Жаль было со всем этим расставаться, но тянуло домой.

Уже и сны беспокойные стали ему сниться – снилась, к примеру, горбатенькая Ксюша, без спроса (что было ей строжайше запрещено) убежавшая за Покшу и пропавшая в высоких травах заливного луга. С высокого берега напрасно высматривал о. Александр русую ее головку с алым бантом. Потом он голос чей-то услышал, сказавший ему: «Она в роще». Он со всех ног кинулся в Юмашеву рощу, к тому месту, где, согласно его поэме, был расстрелян Христос, и еще издали увидел Ксюшу, обеими ручонками обхватившую сосну, прижавшуюся щекой к ее золотистой коре и горько-горько плачущую. Он захлебнулся жалостью к своей голубке, страдающей от Богом посланного ей уродства, проснулся и понял, что пора уезжать. Ибо на своем месте приличествует пребывать всякому человеку, дабы избежать сокращающего жизнь уныния.

В Москве его держала теперь только поэма.

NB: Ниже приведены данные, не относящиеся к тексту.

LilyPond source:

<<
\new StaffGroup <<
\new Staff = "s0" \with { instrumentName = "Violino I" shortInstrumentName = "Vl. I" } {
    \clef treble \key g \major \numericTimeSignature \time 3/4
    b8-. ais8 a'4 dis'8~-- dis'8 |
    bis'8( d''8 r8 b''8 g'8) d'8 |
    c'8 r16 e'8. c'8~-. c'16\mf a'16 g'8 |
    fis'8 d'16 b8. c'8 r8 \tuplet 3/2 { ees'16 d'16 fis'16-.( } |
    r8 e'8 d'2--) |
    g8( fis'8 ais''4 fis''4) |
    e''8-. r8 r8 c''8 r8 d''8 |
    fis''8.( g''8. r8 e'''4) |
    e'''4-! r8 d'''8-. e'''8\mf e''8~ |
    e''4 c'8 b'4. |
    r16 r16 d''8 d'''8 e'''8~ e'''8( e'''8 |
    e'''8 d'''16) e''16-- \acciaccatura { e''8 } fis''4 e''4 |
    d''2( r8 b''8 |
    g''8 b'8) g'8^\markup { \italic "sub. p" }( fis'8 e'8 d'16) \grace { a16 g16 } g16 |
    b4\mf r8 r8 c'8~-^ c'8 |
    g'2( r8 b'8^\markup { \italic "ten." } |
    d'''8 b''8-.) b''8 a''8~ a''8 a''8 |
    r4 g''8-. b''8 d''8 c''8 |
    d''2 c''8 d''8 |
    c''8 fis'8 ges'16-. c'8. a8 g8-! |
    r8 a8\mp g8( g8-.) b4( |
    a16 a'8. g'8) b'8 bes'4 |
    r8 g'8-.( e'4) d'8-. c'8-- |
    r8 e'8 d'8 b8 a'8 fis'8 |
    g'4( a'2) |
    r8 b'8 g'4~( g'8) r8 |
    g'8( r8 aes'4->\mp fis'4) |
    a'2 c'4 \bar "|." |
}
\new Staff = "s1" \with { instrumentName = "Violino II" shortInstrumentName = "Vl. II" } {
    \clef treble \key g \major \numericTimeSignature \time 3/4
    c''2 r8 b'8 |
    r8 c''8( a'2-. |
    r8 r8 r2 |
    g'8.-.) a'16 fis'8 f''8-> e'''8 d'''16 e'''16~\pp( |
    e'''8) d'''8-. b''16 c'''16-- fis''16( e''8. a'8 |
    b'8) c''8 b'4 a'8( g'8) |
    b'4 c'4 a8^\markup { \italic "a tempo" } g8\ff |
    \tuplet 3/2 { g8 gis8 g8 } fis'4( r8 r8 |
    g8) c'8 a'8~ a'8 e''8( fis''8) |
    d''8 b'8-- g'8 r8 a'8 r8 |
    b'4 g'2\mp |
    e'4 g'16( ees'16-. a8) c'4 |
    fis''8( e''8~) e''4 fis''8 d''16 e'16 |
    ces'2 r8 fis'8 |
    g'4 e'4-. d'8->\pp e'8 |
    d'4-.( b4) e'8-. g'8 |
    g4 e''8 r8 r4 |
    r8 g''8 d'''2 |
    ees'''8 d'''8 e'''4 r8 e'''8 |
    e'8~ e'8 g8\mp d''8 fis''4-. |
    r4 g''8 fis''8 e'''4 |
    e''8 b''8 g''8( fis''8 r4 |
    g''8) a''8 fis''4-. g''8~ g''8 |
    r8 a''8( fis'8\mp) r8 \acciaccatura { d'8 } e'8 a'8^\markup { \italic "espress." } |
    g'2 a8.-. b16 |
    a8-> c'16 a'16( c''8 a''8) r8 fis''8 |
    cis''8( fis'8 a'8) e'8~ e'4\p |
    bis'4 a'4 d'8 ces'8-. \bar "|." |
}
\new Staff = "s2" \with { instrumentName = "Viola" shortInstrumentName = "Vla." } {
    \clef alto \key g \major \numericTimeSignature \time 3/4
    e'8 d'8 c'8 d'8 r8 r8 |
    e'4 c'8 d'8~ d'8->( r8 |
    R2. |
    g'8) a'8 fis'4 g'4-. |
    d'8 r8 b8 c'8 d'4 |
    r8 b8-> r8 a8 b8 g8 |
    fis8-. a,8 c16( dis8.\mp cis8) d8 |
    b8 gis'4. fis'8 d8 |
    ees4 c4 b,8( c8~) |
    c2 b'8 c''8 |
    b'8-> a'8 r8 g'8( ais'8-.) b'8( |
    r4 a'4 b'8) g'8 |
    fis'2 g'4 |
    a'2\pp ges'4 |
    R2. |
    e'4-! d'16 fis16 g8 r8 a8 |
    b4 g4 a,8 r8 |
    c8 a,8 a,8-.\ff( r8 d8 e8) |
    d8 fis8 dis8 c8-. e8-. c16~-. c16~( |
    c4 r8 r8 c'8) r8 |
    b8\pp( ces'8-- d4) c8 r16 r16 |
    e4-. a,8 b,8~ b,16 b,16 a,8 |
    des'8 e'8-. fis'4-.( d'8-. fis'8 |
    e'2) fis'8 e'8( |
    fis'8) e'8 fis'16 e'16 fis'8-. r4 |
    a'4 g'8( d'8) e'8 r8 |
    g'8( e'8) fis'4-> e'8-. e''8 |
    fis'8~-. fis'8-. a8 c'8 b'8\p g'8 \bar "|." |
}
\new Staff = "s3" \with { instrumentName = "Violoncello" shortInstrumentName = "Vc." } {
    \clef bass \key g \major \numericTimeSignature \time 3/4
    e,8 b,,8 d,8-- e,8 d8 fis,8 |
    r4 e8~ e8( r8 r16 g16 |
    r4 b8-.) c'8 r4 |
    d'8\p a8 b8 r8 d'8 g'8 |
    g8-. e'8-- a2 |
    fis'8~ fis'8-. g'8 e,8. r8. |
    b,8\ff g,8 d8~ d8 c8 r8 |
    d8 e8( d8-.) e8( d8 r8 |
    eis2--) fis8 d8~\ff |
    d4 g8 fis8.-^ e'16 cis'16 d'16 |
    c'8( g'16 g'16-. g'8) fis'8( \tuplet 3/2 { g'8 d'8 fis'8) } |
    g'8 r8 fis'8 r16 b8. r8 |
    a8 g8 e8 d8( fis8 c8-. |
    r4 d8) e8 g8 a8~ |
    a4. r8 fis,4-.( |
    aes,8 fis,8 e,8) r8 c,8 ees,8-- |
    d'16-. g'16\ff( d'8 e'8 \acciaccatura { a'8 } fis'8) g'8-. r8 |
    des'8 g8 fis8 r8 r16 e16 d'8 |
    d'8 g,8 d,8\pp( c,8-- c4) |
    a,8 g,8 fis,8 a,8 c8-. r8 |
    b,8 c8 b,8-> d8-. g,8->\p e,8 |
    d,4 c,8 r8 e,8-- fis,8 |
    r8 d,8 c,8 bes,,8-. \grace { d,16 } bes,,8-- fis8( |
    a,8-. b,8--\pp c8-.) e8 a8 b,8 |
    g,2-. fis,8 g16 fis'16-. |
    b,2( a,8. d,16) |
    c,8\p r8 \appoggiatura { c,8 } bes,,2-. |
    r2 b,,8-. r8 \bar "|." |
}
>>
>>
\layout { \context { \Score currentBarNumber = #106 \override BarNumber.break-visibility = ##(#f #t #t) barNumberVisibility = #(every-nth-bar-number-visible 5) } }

Среди прихожан о. Сергия отыскалась, между прочим, женщина средних лет, работавшая в Наркомпросе, на «Ремингтоне». В два дня, да еще под копирку, она перепечатала поэму и вручила автору уже чуть отдалившуюся от него рукопись. В самом деле: был всего один список, теперь же стало их три, а вместе с первоначальным, рукописным – четыре, что сообщало творению о. Александра некую независимость от автора и уж по крайней мере увеличивало количество возможных читателей. А попади она в печатный станок! Отец Александр вспыхнул от предчувствия небывалой в его жизни радости – с полным правом войти в круг русских поэтов. «Кто это?!» – уже слышались ему шепотки за спиной. «Боголюбов. Священник. Автор “Христа и России” – мощная, я вам скажу, штука!» – таков был ответ, выражавший общее мнение о неизвестном доселе авторе и его создании. А тут еще ремингтонщица при передаче печатных текстов наряду с горьким сетованием на отсутствие доброкачественной копировальной бумаги, отчего третий экземпляр можно было прочесть лишь с известным усилием, воскурила фимиам автору, изобразившему страшную картину глубочайшего нравственного падения нашей несчастной Родины. Когда все вокруг, заметила она, с бешеным упоением трубят о созидании новой жизни, величайшей редкостью стало горькое, правдивое и мужественное слово, каковое в лучших традициях русской литературы удалось о. Александру.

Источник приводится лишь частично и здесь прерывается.